There are two ferries which carry passengers and cargo along the eastern shore of the lake – the MV Liemba between Kigoma and Mpulungu and the MV Mwongozo, which runs between Kigoma and Bujumbura.
The first known Westerners to find the lake were the Great British explorers Richard Burton and John Speke, in 1858. They located it while searching for the source of the Nile River. Speke continued and found the actual source, Lake Victoria.
In 1965 Argentinian revolutionary Che Guevara used the western shores of Lake Tanganika as a training camp for guerrilla forces in the Congo. From his camp, Che and his forces attempted to overthrow the government, but ended up pulling out in less than a year since the National Security Agency (NSA) had been monitoring him the entire time and aided government forces in ambushing his guerrillas.
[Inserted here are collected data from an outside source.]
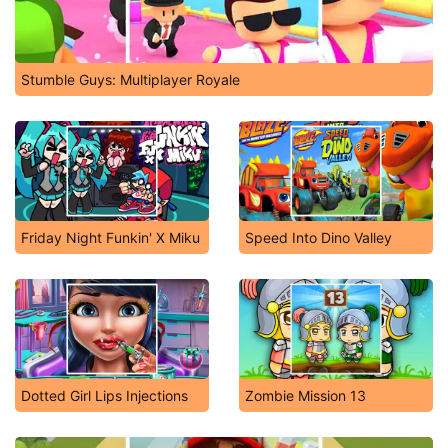
Stumble Guys: Multiplayer Royale
Friday Night Funkin' X Miku
Speed Into Dino Valley
Dotted Girl Lips Injections
Zombie Mission 13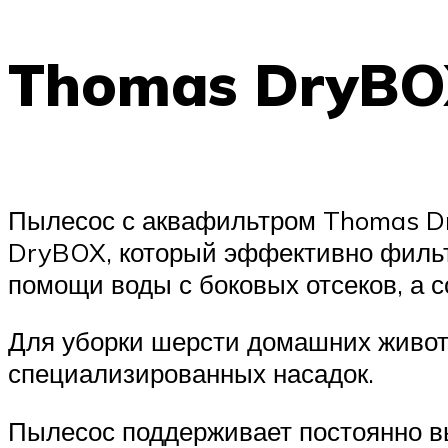
Thomas DryBOX
Пылесос с аквафильтром Thomas D
DryBOX, который эффективно фильт
помощи воды с боковых отсеков, а 
Для уборки шерсти домашних животн
специализированных насадок.
Пылесос поддерживает постоянно вы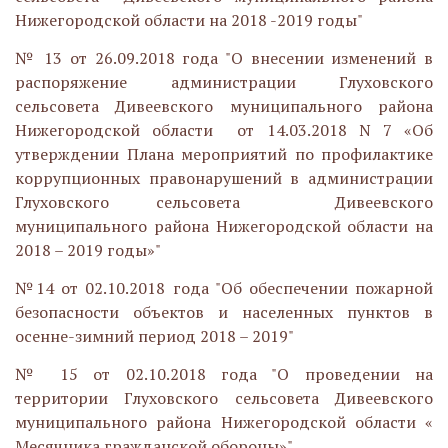
Нижегородской области на 2018 -2019 годы"
№ 13 от 26.09.2018 года "О внесении изменений в
распоряжение администрации Глуховского
сельсовета Дивеевского муниципального района
Нижегородской области от 14.03.2018 N 7 «Об
утверждении Плана мероприятий по профилактике
коррупционных правонарушений в администрации
Глуховского сельсовета Дивеевского
муниципального района Нижегородской области на
2018 – 2019 годы»"
№14 от 02.10.2018 года "Об обеспечении пожарной
безопасности объектов и населенных пунктов в
осенне-зимний период 2018 – 2019"
№ 15 от 02.10.2018 года "О проведении на
территории Глуховского сельсовета Дивеевского
муниципального района Нижегородской области «
Месячника гражданской обороны»"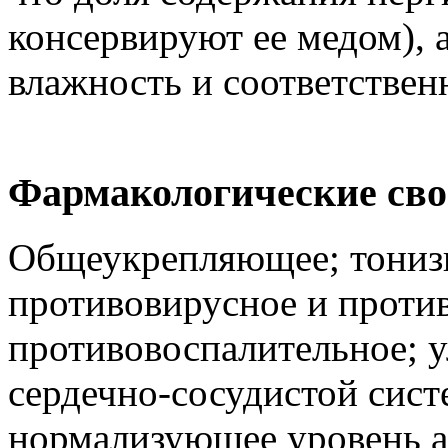
консервируют ее медом), 
влажность и соответственн
Фармакологические св
Общеукрепляющее; тониз
противовирусное и проти
противовоспалительное; 
сердечно-сосудистой сист
нормализующее уровень а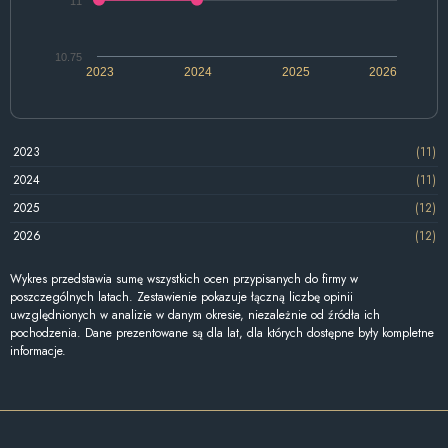
11
10.75
2023
2024
2025
2026
2023
(11)
2024
(11)
2025
(12)
2026
(12)
Wykres przedstawia sumę wszystkich ocen przypisanych do firmy w
poszczególnych latach. Zestawienie pokazuje łączną liczbę opinii
uwzględnionych w analizie w danym okresie, niezależnie od źródła ich
pochodzenia. Dane prezentowane są dla lat, dla których dostępne były kompletne
informacje.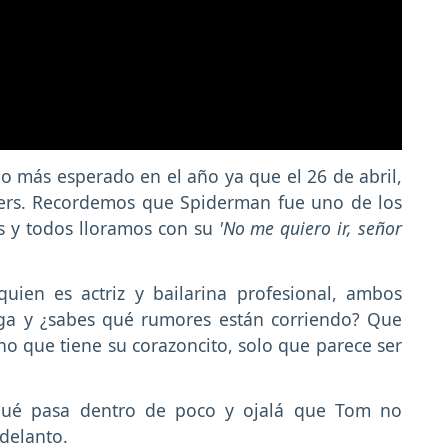
 más esperado en el año ya que el 26 de abril,
ers. Recordemos que Spiderman fue uno de los
s y todos lloramos con su
'No me quiero ir, señor
ien es actriz y bailarina profesional, ambos
ega y ¿sabes qué rumores están corriendo? Que
no que tiene su corazoncito, solo que parece ser
qué pasa dentro de poco y ojalá que Tom no
delanto.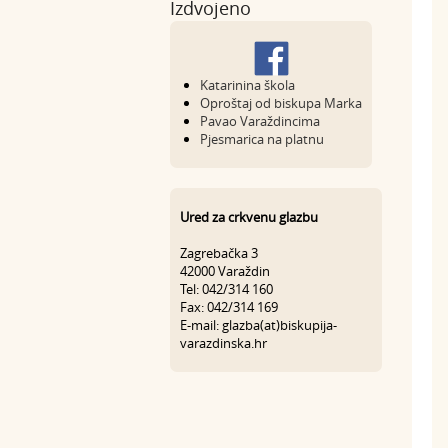
Izdvojeno
Katarinina škola
Oproštaj od biskupa Marka
Pavao Varaždincima
Pjesmarica na platnu
Ured za crkvenu glazbu
Zagrebačka 3
42000 Varaždin
Tel: 042/314 160
Fax: 042/314 169
E-mail: glazba(at)biskupija-
varazdinska.hr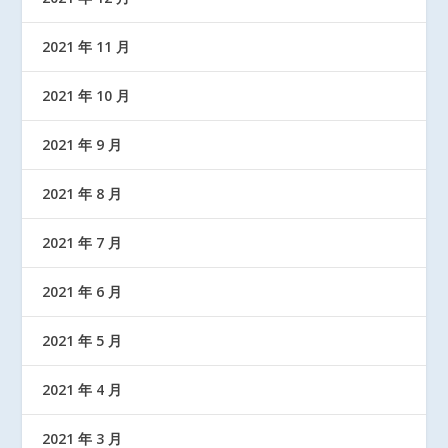
2021 年 11 月
2021 年 10 月
2021 年 9 月
2021 年 8 月
2021 年 7 月
2021 年 6 月
2021 年 5 月
2021 年 4 月
2021 年 3 月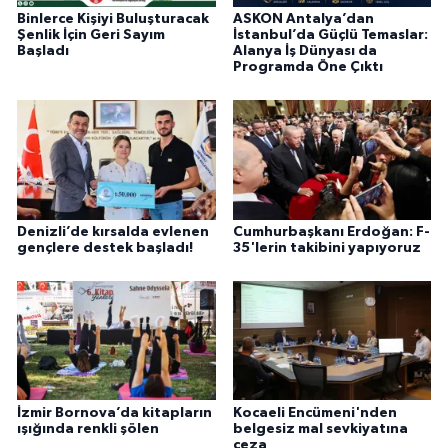
Binlerce Kişiyi Buluşturacak
ASKON Antalya’dan
Şenlik İçin Geri Sayım
İstanbul’da Güçlü Temaslar:
Başladı
Alanya İş Dünyası da
Programda Öne Çıktı
Denizli’de kırsalda evlenen
Cumhurbaşkanı Erdoğan: F-
gençlere destek başladı!
35'lerin takibini yapıyoruz
İzmir Bornova’da kitapların
Kocaeli Encümeni'nden
ışığında renkli şölen
belgesiz mal sevkiyatına
ceza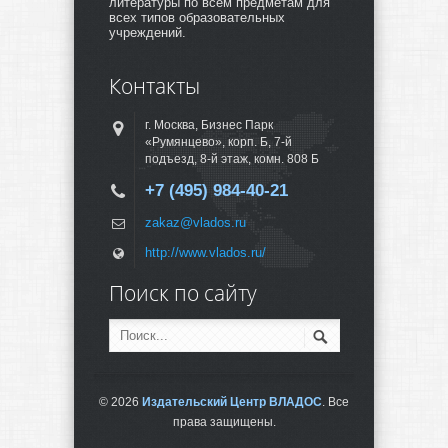
литературы по всем предметам для
всех типов образовательных
учреждений.
Контакты
г. Москва, Бизнес Парк
«Румянцево», корп. Б, 7-й
подъезд, 8-й этаж, комн. 808 Б
+7 (495) 984-40-21
zakaz@vlados.ru
http://www.vlados.ru/
Поиск по сайту
© 2026
Издательский Центр ВЛАДОС
. Все
права защищены.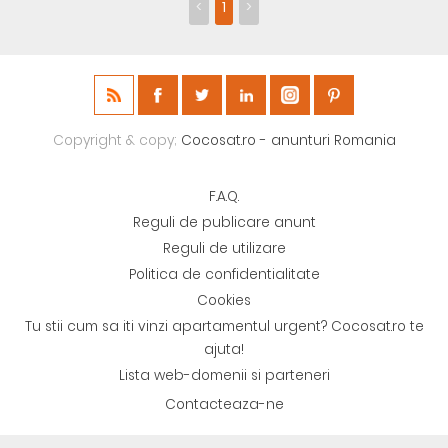
<
1
>
Copyright & copy;
Cocosat.ro - anunturi Romania
F.A.Q.
Reguli de publicare anunt
Reguli de utilizare
Politica de confidentialitate
Cookies
Tu stii cum sa iti vinzi apartamentul urgent? Cocosat.ro te
ajuta!
Lista web-domenii si parteneri
Contacteaza-ne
Since 2004 the lake has been the focus of a massive Water and Nature Initiative by the IUCN. The project is scheduled to take five years at a total cost of US$ 27 million. The initiative is attempting to monitor the resources and state of the lake, set common criteria for acceptable level of sediments, pollution, and water quality in general, and design and establish a lake basin management authority.
The lake has been identified as a place where man-eating crocodile Gustave has been seen. Gustave has killed many humans over the years, and many scientists are interested in studying him.